Teams drive your Six Sigma deployment. Good teams and brilliant teamwork move your Six Sigma initiative more efficiently.
There are however situations and circumstances that teams encounter problems. This happens for several reasons. Are you in that stage where you feel that your team is not going anywhere? And that you’re trying to see what’s stopping your team from moving forward?
You may be encountering the roadblocks below, and may have yet to discover the solution. Check each one out and its corresponding solution.
Pitfall No.1: Starting a team when you have no data (line graph and pareto chart minimum) indicates you have a problem that cannot be solved using Six Sigma. Without data to guide you, you don’t know who should be on the team, so you end up with different people trying to solve different problems.
Solution: Set the team up for success. (1) Work with data you already have; don’t start a team to collect a bunch of new data. (2) Refine your problem before you let a group of people get in a room to analyze root causes.Pitfall No.2: Question data. To throw a team off its tracks, some member who doesn’t like the implications of the data will state in a congruent voice that the data is clearly wrong. If you let it, this will derail the team into further data analysis. I know from experience that all data is imperfect. It has been systematically distorted to make the key players look good and to manipulate the reward system, but it is the “systematic” distortion that allows you to use the data anyway.
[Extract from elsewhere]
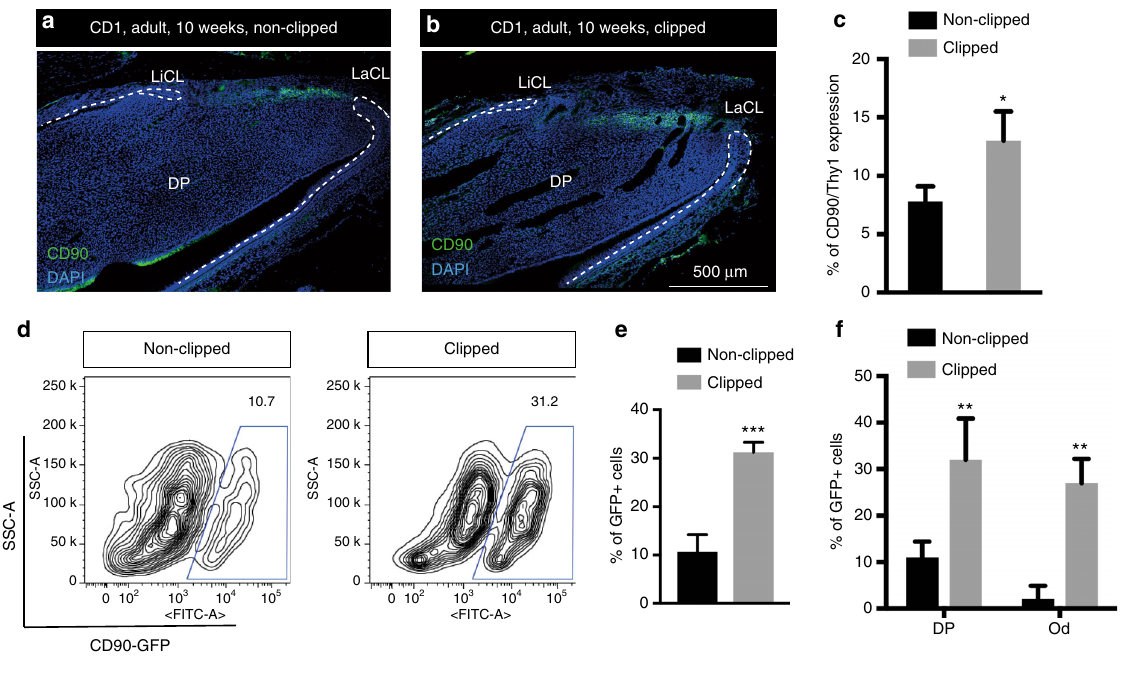
Fig. 5 Increased CD90/Thy1 expression is localized to the incisor MSC region after clipping. a , b Immuno fl uorescent staining of CD90/Thy1 identi fi es expression localized to the region in dental pulp between the epithelial cervical loop and no expression is detected in the TAC region 2 days after clipping. c Quanti fi cation of CD90/Thy1 expression in clipped incisors compared to unclipped incisors ( N >= 3 per group, 10 week adult mice). d , e FACS analysis of CD90/Thy1 cre; mTmG mice shows a three fold increase in GFP + cells from clipped incisors compared to unclipped. f Quanti fi cation of GFP + cells in the pulp cells and odontoblasts on sagittal sections. N >= 5 mice per group. * P < 0.05, ** P < 0.01 and *** P < 0.001 by Student ’ s t -test. Data presented as mean ±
Solution: Recognizing that this member is operating on gut feel, not data.Pitfall No.3: Whalebone diagrams. When searching for root causes, if your fishbone diagram turns into a “whalebone” diagram that covers several walls, then your original focus was too broad.
Solution: Go back to your pareto chart. Take the biggest bar down a level to get more specific. Write a new problem statement. Then go back to root cause analysis.